Após o anúncio, três exemplos de como a rotina dos professores pode se transformar num inferno, caso o "Escola sem Partido" seja aprovado.

1. Cartaz intimidatório

Pelo que propõe um dos relatores do projeto — deputado Flavinho (PSC-SP) — em cada sala de aula terá um cartaz com seis deveres dos professores. O objetivo de tal peça intimidatória é jogar os alunos contra os mestres que, por ventura ou na avaliação real ou imaginária do discente, esteja a descumprir os ditames expostos no tal cartaz. Imagine os conflitos que isso pode gerar e mais dores de cabeça aos educadores que isso pode trazer. Um aluno que não se dê bem com determinado mestre pode acusá-lo de infringir as regras estabelecidas, ainda que isto não tenha ocorrido. 

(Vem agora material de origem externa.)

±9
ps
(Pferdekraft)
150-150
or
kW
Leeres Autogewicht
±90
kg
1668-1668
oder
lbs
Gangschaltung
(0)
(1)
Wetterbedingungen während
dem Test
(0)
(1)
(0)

2. Fato numa aula de História

Se um professor de História, por exemplo, ao falar da escravidão no Brasil assumir o ponto de vista de que tal monstruosidade foi um grave atentado contra os direitos humanos, esse educador poderá ser denunciado e punido de acordo com cartaz que o alertou sobre isso, pois o mestre, a partir da ideia do deputado Flavinho e de outros que o seguem, estará quebrando a neutralidade que deverá ter o professor em sala de aula. Continua, após anúncio.

Num caso desses, o educador só escapará da punição se "ensinar" também aos alunos que a escravidão foi monstruosa mas foi boa e inevitável, porque ajudou o País a se desenvolver. Ou seja, o deputado Flavinho & cia querem que os educadores façam a defesa histórica de alguns criminosos que comandaram e exploraram esse País e a maioria do povo humilde ao longo de mais de cinco séculos. 

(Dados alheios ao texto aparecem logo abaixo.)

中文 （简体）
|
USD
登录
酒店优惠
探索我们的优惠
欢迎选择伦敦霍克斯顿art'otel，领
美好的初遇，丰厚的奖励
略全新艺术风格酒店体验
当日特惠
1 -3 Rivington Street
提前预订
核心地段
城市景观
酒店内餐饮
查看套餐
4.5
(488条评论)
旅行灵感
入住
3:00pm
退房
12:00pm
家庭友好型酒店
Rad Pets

3. Fato numa aula de Literatura

E se uma professora de Literatura, também por exemplo, abordar a personagem Capitu — do famoso livro Dom Casmurro — de Machado de Assis e assumir a tese machadiana de que a instituição casamento, na família burguesa, é falha porque é recheada de hipocrisia e traições, o que lhe acontece? Também poderá ser punida, pois estará, de acordo com o "Escola sem Partido", ensinando coisas 'erradas' aos alunos sobre as "pessoas de bem".

Nesse caso, para não ser penalizada, a professora teria também que explicar algumas outras coisas aos alunos. A primeira é que Capitu agiu indevidamente, caso tenha mesmo traído seu marido Bentinho com Escobar, amigo do casal. A segunda é que "mulheres de bem" são infalíveis, fieis a seus maridos até à morte e nunca os traem ou abandonam, mesmo que o 'companheiro' seja violento, mulherengo e o maior pinguço e canalha do planeta. E ainda deveria explicar que Machado de Assis só questionou o casamento burguês e as "pessoas de bem" em Dom Casmurro porque era negro, pervertido e comunista, uma espécie de Chico Buarque da atualidade. Ou seja, o "Escola Sem Partido" quer criar um clima de censura e imbecilidade na sala de aula. Veja sanções, após o anúncio.

Sanções

Como todo Projeto de Lei que se aprova no Congresso Nacional, o "Escola sem Partido" também prevê sanções a quem descumpri-lo, no caso os professores. Punições podem ir desde simples advertências a até mesmo suspensões e demissões. Os educadores devem ficar alerta.